* **WORK ORDER**
Reproduce everything in the Metal As A Service article from "Strategy, Innovation, Leadership" down to "team behind Ubuntu).", word for word.

Insights For Success

Strategy, Innovation, Leadership and Security

What is Metal As A Service (MaaS)

ITEdward KiledjianComment

Just when you thought companies could create another blah blah as a service acronym, Canonical has thrown a couple of new letters at us: MaaS. MaaS stand for Metal As A Service and is a metal to server management service created by Canonical (the team behind Ubuntu).

In the old days (aka last couple of years) companies went crazy buying the biggest meanest servers they could buy to do all they number crunching and big data analysis. The bigger the company the bigger and more expensive the servers they bought. The cloud paradigm forced a shift in approach, since it meant your work got chunked and processed by dozens or hundreds of servers (not one monster monolithic beast in a special room). Cloud meant you no longer cared about processor speed, bus speed, computational capacity of one node, etc. In the cloud, your work can be handled by thousands of smaller, cheaper commodity servers.

Canonical believes MaaS is the secret sauce that allows you to think of your servers as commodity devices that offer services and not as big expensive electronics (what it can do not what it is).

In the world of Ubuntu, MaaS will manage your hardware and Juju will manage your apps and workload. As you read this, you would be forgiven if thoughts of self-deploying OpenStack servers come to mind. This is the market Canonical is targeting.

Metal As A Service is new in Ubuntu 12.04 and you can expect a quick bump is features over the next 12-18 months. Canonical wants to add BIOS and RAID firmware updating capabilities, authentication integration and various self-managed pre-built testing schemes.

Not surprisingly, tech reporters are divided about the usefulness of this new technology (and other competitors in this space). Some believes it is a solution to an age old problem while others believe it is a solution looking for a problem.

I think MaaS is an  much needed product in its infancy and it will be important to see how it competes against the likes of Nebula One (which to me seems like a much more refined and enterprise ready solution).

* **DATA EXCERPTS**
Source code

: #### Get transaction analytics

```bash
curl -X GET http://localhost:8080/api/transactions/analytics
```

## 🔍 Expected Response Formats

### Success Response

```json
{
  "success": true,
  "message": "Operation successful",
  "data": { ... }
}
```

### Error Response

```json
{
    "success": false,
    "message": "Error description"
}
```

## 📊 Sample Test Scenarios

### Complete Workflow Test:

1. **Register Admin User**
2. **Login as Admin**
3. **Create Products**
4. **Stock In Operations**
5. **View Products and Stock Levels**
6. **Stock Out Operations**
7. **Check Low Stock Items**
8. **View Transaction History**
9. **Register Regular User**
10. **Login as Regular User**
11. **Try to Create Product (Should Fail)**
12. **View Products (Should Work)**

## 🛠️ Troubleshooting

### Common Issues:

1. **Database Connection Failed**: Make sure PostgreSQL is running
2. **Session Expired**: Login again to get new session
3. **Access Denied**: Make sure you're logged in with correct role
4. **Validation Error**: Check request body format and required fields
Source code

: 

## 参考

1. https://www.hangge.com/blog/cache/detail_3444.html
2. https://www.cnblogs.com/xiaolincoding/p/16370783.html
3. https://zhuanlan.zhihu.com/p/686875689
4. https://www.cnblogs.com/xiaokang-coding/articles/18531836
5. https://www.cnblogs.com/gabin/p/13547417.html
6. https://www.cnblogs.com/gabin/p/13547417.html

* **ANSWER TO THIS TASK**
Strategy, Innovation, Leadership and Security

What is Metal As A Service (MaaS)

ITEdward KiledjianComment

Just when you thought companies could create another blah blah as a service acronym, Canonical has thrown a couple of new letters at us: MaaS. MaaS stand for Metal As A Service and is a metal to server management service created by Canonical (the team behind Ubuntu).